YOUR TASK: From the records below, please repeat exactly the line that has "right eye: (897, 394)", the line that has "left back paw: (209, 370)", and every line between them, and nothing else.

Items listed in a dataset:
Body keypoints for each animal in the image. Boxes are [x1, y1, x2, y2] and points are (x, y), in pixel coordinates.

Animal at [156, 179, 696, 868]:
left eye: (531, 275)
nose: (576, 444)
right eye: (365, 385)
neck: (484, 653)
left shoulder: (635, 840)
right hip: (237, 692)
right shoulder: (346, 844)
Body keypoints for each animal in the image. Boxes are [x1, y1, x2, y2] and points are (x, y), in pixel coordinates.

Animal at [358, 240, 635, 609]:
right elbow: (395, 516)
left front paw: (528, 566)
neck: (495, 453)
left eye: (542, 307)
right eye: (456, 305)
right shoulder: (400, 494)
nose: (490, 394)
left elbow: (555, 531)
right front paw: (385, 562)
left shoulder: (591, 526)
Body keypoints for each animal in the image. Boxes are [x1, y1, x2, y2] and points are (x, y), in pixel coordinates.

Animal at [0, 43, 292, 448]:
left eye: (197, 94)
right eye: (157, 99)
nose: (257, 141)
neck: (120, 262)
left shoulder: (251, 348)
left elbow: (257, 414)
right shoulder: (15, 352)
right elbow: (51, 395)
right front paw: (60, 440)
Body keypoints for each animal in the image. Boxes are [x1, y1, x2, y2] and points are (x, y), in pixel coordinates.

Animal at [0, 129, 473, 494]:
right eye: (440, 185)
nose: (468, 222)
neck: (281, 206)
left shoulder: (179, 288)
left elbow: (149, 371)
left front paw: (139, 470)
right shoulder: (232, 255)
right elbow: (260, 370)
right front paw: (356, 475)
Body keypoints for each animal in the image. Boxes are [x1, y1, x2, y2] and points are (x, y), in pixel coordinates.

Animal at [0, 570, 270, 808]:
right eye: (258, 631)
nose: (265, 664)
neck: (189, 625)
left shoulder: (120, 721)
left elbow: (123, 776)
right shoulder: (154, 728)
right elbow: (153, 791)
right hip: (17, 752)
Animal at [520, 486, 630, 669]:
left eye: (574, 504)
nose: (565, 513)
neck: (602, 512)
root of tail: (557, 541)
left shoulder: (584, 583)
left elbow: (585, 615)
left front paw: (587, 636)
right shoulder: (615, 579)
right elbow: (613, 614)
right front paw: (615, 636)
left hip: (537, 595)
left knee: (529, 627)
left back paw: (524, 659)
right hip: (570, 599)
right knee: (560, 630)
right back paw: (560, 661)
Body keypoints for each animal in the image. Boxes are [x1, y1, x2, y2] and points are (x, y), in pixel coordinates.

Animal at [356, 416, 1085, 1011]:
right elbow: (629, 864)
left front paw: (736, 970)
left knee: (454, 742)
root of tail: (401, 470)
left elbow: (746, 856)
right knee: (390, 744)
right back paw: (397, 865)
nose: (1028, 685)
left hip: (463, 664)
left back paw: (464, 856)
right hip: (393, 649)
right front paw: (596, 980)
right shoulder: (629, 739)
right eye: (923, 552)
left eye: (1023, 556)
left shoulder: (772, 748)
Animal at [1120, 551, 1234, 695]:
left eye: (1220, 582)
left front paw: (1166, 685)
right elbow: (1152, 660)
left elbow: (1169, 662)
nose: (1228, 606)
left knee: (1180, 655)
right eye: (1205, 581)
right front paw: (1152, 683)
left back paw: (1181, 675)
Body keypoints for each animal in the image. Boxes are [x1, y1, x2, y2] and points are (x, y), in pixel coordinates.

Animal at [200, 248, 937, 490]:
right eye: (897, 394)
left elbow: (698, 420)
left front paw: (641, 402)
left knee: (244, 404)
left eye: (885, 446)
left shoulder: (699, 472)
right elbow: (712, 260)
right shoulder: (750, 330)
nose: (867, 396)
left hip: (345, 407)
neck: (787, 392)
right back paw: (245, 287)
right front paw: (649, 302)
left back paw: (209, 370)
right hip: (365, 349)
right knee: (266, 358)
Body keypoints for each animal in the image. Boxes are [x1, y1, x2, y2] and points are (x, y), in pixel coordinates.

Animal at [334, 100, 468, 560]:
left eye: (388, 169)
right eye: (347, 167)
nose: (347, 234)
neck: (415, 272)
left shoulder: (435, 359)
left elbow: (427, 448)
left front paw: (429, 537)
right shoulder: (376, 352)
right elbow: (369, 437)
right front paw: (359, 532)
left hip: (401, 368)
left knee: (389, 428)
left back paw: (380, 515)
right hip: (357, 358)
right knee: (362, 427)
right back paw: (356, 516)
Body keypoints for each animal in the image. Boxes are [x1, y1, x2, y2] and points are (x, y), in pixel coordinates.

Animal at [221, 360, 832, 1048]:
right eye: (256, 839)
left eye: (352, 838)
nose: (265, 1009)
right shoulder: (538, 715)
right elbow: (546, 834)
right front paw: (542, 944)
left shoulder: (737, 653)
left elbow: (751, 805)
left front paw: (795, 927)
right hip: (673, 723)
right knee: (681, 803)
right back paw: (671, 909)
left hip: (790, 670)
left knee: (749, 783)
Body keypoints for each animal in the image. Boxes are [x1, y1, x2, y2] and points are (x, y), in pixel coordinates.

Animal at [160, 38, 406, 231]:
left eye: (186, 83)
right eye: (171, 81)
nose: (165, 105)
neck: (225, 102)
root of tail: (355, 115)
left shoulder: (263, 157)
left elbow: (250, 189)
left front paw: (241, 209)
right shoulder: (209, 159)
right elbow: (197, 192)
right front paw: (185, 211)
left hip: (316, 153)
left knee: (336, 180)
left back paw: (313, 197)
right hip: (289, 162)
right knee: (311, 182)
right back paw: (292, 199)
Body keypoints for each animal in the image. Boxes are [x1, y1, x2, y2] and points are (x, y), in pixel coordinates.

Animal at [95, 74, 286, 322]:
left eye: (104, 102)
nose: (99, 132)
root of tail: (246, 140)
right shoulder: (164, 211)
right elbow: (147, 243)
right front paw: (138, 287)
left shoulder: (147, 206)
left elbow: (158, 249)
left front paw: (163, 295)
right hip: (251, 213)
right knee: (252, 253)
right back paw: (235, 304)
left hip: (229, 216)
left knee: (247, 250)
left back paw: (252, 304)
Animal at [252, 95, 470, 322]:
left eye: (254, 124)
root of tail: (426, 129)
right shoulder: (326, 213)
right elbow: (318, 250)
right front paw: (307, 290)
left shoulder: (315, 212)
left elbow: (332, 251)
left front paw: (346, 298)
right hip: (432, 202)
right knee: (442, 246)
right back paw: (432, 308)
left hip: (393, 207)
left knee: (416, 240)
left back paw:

SOLUTION TO THE EXERCISE:
right eye: (897, 394)
left elbow: (698, 420)
left front paw: (641, 402)
left knee: (244, 404)
left eye: (885, 446)
left shoulder: (699, 472)
right elbow: (712, 260)
right shoulder: (750, 330)
nose: (867, 396)
left hip: (345, 407)
neck: (787, 392)
right back paw: (245, 287)
right front paw: (649, 302)
left back paw: (209, 370)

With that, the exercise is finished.